Warga Gaza: “Kami Sudah Lelah Hidup dalam Ketakutan”
Bagi warga Gaza, ini bukan pertama kalinya mereka harus bertahan dalam hujan bom. Namun kali ini, intensitas serangan dianggap paling brutal sejak 2014. Puluhan ribu orang kini mengungsi, sebagian besar tanpa akses makanan, air bersih, dan sanitasi.
“Setiap malam kami tidur dengan harapan bisa bangun kembali. Tapi suara pesawat tak pernah pergi. Anak-anak kami tak lagi tahu apa itu damai,” ujar seorang ibu yang selamat dari serangan di Rafah.

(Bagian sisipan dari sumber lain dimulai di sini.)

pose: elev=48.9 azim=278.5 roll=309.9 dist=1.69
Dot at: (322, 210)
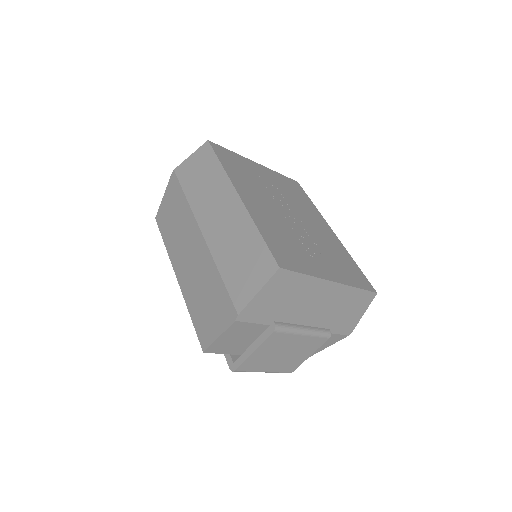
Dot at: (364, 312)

Seruan Gencatan Senjata Menggema
Aktivis, LSM, dan kelompok sipil di seluruh dunia menggelar aksi solidaritas, dari London, Paris, Jakarta, hingga New York. Tagar seperti #FreeGaza, #StopTheWar, dan #SavePalestine kembali trending di berbagai platform sosial media. Petisi-petisi untuk menghentikan penjualan senjata ke Israel ditandatangani oleh jutaan orang.
Apa Selanjutnya?
Tanpa tanda-tanda gencatan senjata dalam waktu dekat, situasi di Gaza diperkirakan akan semakin memburuk. Militer Israel menyatakan “operasi masih akan berlanjut selama diperlukan,” sementara kelompok perlawanan Palestina juga meluncurkan serangan balasan ke wilayah Israel selatan.
Kehancuran demi kehancuran terus terjadi. Dunia hanya bisa berharap, bahwa tekanan internasional dan kesadaran kemanusiaan mampu menghentikan siklus kekerasan ini sebelum lebih banyak nyawa melayang.
Penutup
Gaza kembali menjadi medan penderitaan. Dalam satu hari, 42 nyawa hilang, ratusan terluka, dan jutaan lainnya hidup dalam bayang-bayang maut. Ketika dunia sibuk berdebat tentang siapa yang salah dan benar, realita di lapangan adalah derita manusia yang tak berkesudahan. Saatnya suara kemanusiaan lebih keras dari senjata.